Nos bastidores, o assunto foi tratado pela primeira vez há três semanas, em reunião entre Agnelo, Filippelli e nove deputados da base aliada, reunidos na Residência Oficial de Águas Claras. A ordem para aprovar o texto foi prontamente aceita pelos parlamentares, sob o argumento de que a medida seria necessária para quitar débitos do GDF com a folha de pessoal. Apenas um dia depois da reunião, o projeto foi encaminhado à Câmara, mas os deputados não conseguiram aprová-lo, por falta de quórum. Na semana passada, Rollemberg entrou em cena e telefonou para deputados com o objetivo de tentar esvaziar o plenário, o que suspendeu, mais uma vez, a votação. Ontem, no entanto, a base de Agnelo compareceu ao plenário e garantiu a vitória em primeiro e segundo turnos.

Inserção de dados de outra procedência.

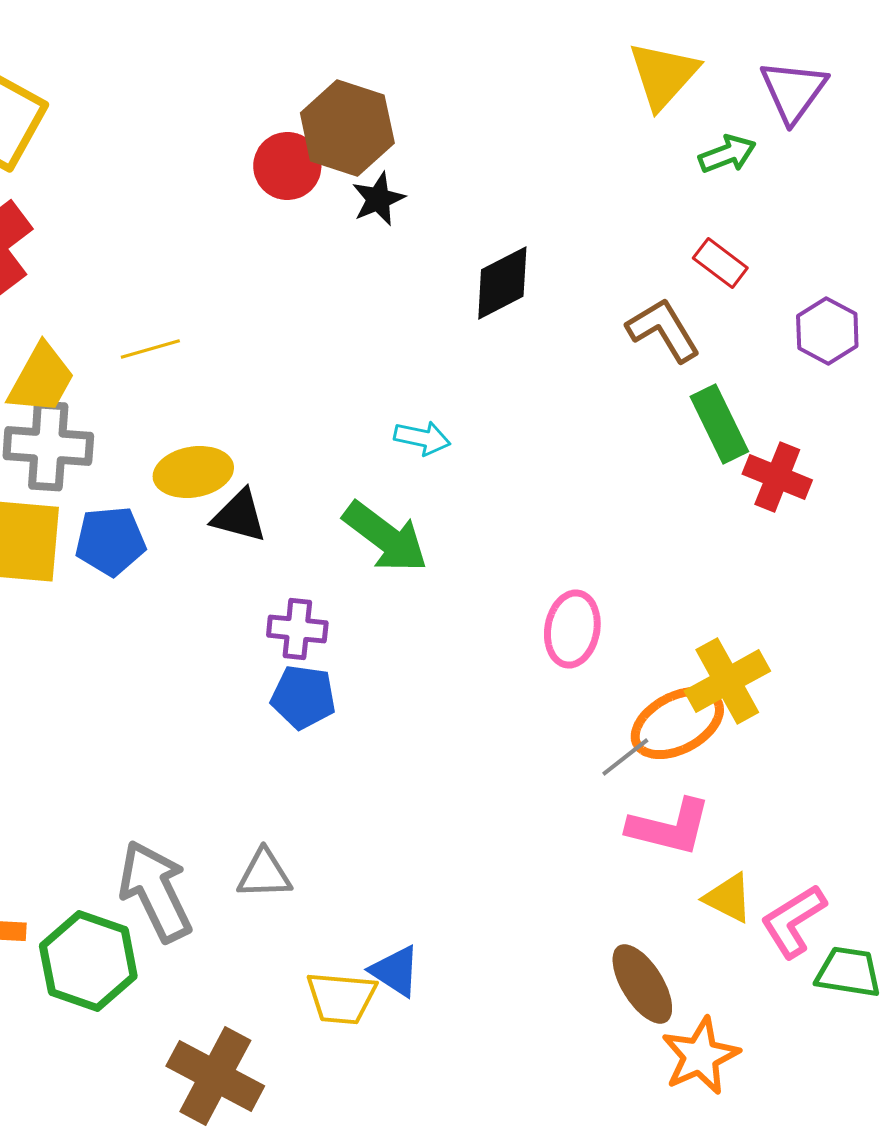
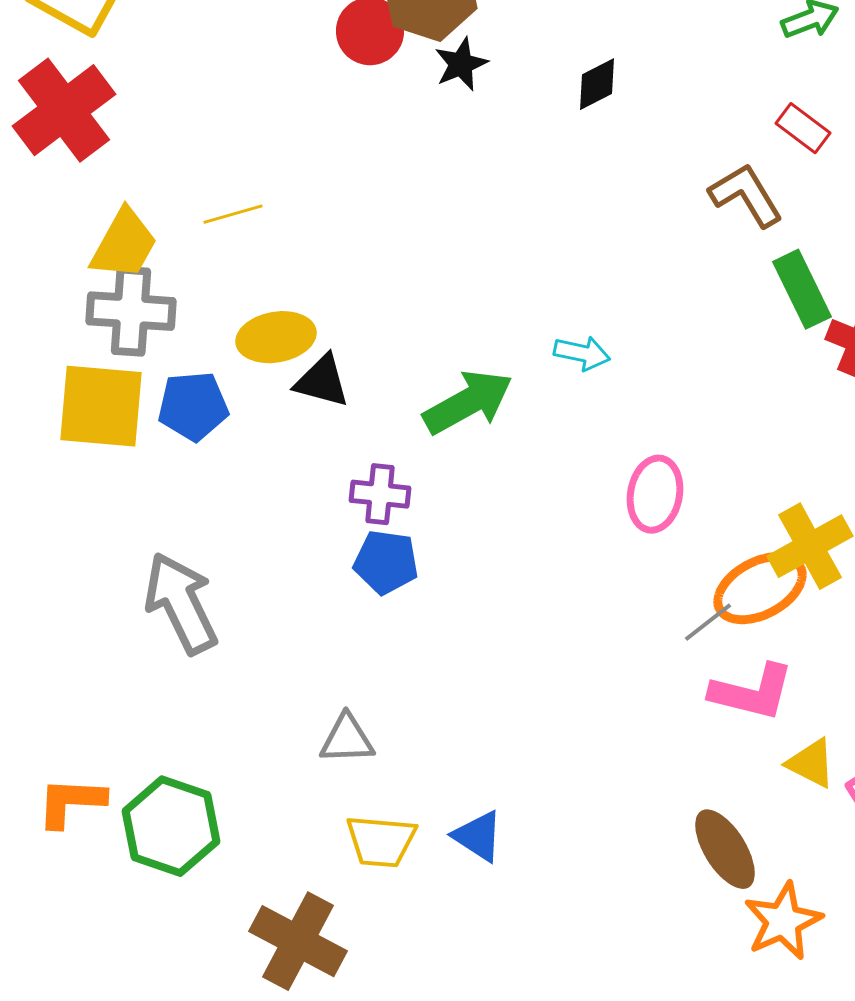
black diamond: (502, 283) -> (597, 84), moved, size x0.7
cyan arrow: (422, 438) -> (582, 353), moved
green arrow: (385, 537) -> (468, 402), turned -66
gray arrow: (155, 891) -> (181, 603), moved
yellow trapezoid: (341, 998) -> (381, 841), moved

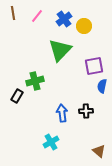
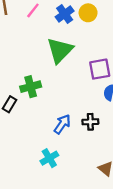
yellow circle: (84, 26) -> (88, 13), moved
blue arrow: (62, 113) -> (62, 124), turned 42

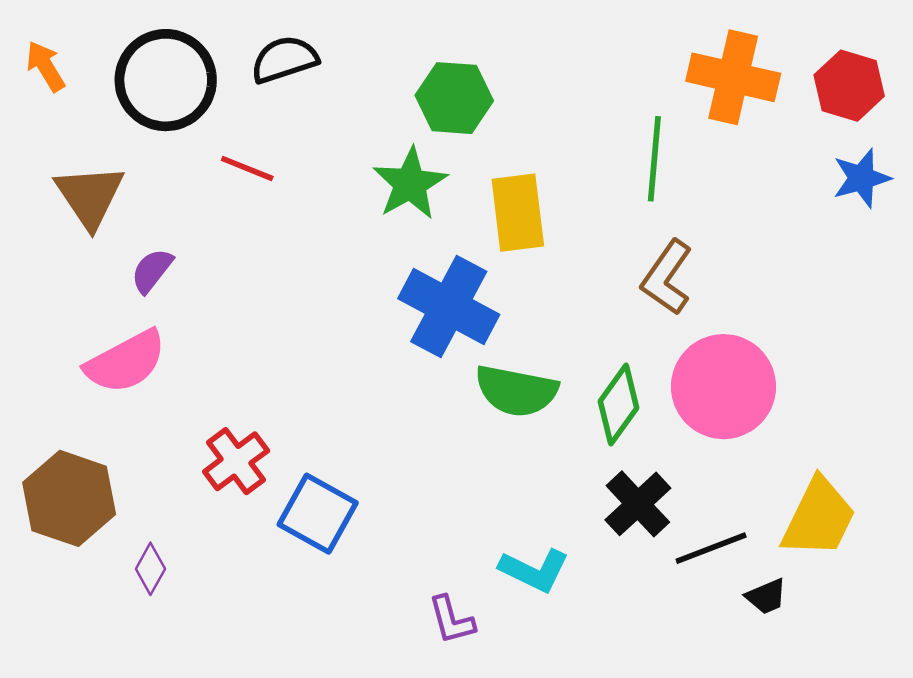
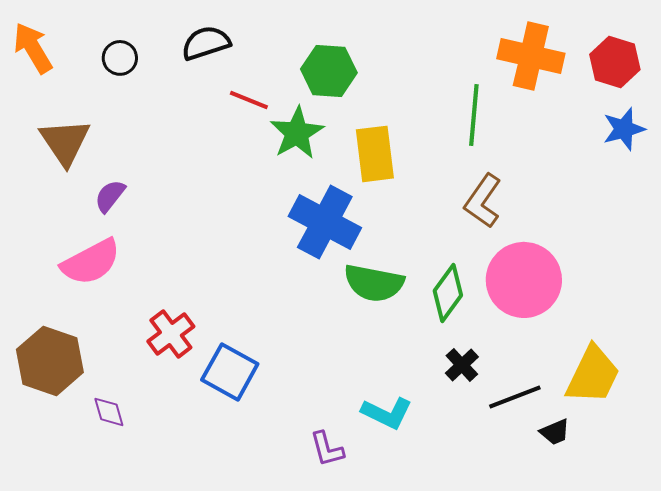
orange arrow: (46, 66) -> (33, 48), size x1.4
black circle: (166, 80) -> (120, 58), size x0.5
red line: (247, 168) -> (249, 100), moved
black cross: (638, 504) -> (462, 365), size x0.7
purple diamond: (150, 569) -> (109, 412), turned -45

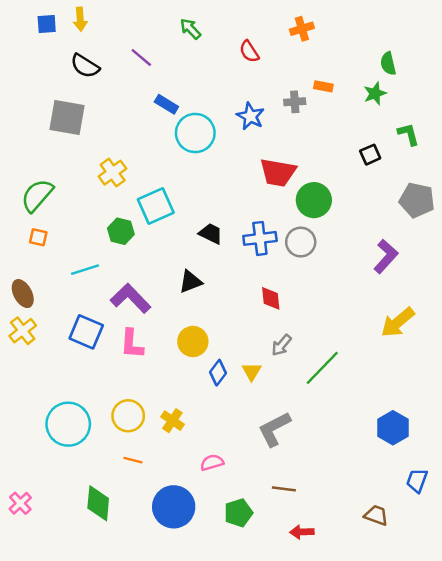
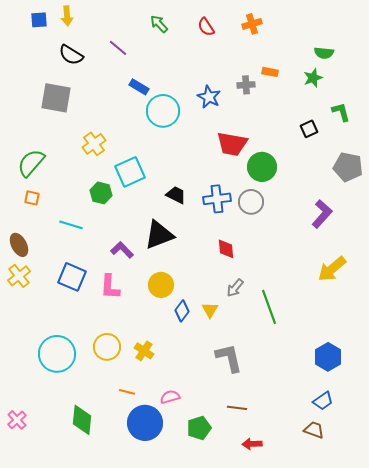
red semicircle: (249, 52) -> (206, 27), moved
green semicircle: (388, 64) -> (324, 53), turned -72
cyan line: (85, 270) -> (71, 225), turned 35
black triangle: (190, 282) -> (159, 235), size x1.5
purple L-shape: (131, 298) -> (122, 250), moved, size x0.7
green line: (322, 368) -> (269, 307), turned -64
gray L-shape: (274, 429) -> (229, 358), turned 104
orange line: (133, 460) -> (127, 392), moved
pink semicircle: (212, 463) -> (170, 397), moved
blue trapezoid: (417, 480) -> (323, 401), moved, turned -145

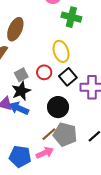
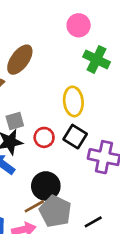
red circle: (44, 72) -> (44, 137), moved
black square: (68, 77) -> (75, 137), turned -30
black circle: (58, 107) -> (46, 186), moved

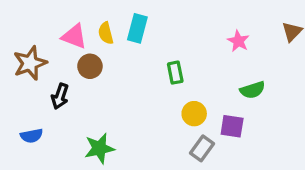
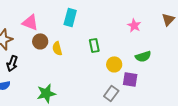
yellow semicircle: (106, 33) -> (57, 48), moved
black arrow: (60, 96) -> (12, 63), moved
yellow circle: (194, 114) -> (114, 64), moved

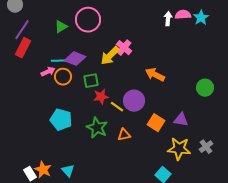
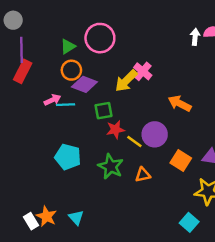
purple line: (22, 30) -> (21, 50), turned -35
cyan line: (59, 61) -> (65, 105), moved
orange circle: (63, 77) -> (71, 70), moved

Politicamente, a matéria é tão importante para o governo que, nos bastidores, representantes do primeiro escalão do GDF entraram em contato, inclusive, com deputados da oposição para pedir apoio à matéria. Isso porque o governo espera que o Fedat garanta uma expansão orçamentária e a captação de recursos que, antes, não estavam previstos nos cofres públicos. Para o governo eleito, a votação de ontem mostra que o poder de barganha dos deputados exigirá de Rollemberg uma maior interlocução com a Casa durante a votação de projetos de interesse do Executivo. Hélio Doyle espera que a matéria seja, agora, questionada na Justiça. “O projeto é problemático e ilegal e os deputados foram coniventes com isso. Se a proposta for executada e considerada ilegal, esperamos que os responsáveis respondam por isso”, reclamou.

Debate

Uma das interlocutoras do governo eleito na CLDF, Celina Leão tentou impedir a votação da matéria. “Se esse projeto fosse para pagar dívidas, ele teria que ter uma previsão financeira, e não apenas orçamentária. O governo vai captar financeiramente recursos inferiores ao que ele vai prever no orçamento, o que serve apenas para livrar o governador de cair na Lei de Responsabilidade Fiscal”, afirma. Ela também tentou garantir a previsão de licitação para a escolha da entidade financeira que ficará responsável pela gestão do fundo, mas também saiu derrotada.

Já o governo conseguiu incluir modificações no texto original, entre estas a definição do BRB como agente do processo de securitização das operações. Na opinião da líder do governo, Arlete Sampaio (PT), o fundo não traz nenhum prejuízo para o DF e ainda permitirá ao novo governo captar recursos para investimentos. “Qualquer orçamento parte de uma estimativa de receitas para, posteriormente, apurar se a arrecadação é condizente com a expectativa orçamentária. Por isso não podemos inverter as coisas para dizer que é preciso vincular o orçamento ao financeiro do governo. O projeto foi detalhadamente estudado, não traz prejuízos ao governo e está de acordo com a lei e com as regras do mercado”, disse.

Palavra do especialista

Incapacidade de cobrar

“Vários estados e municípios têm adotado o modelo de securitização da dívida ativa com o objetivo de antecipar receita referente a créditos tributários e não tributários em processo de cobrança, inscritos em dívida ativa. Corresponde à venda desses créditos futuros, via instituição financeira, mediante um deságio que equivale à remuneração dos compradores desses créditos. Esse modelo resulta da impossibilidade legal de terceirização da etapa de cobrança e da baixa eficiência da Fazenda Pública nas cobranças dos valores inscritos na dívida ativa.

O desaparelhamento da máquina administrativa — falta de banco de dados atualizados, de sistemas de informações, de equipamentos e de pessoal —, não possibilita que o Estado seja capaz de cobrar efetivamente os seus créditos.


O problema da securitização da dívida ativa tende a ser as altas margens de rentabilidade exigidas pelos compradores dos créditos, que requerem taxas generosas e impõem deságios elevados em relação aos valores inscritos na divida ativa, além de reduzir a expectativa futura de receita. Esse é um fato muitas vezes ignorado pelos gestores públicos, dados os ganhos políticos no curto prazo, com os pagamentos em dia das contas e a ampliação da prestação de serviços públicos à população”.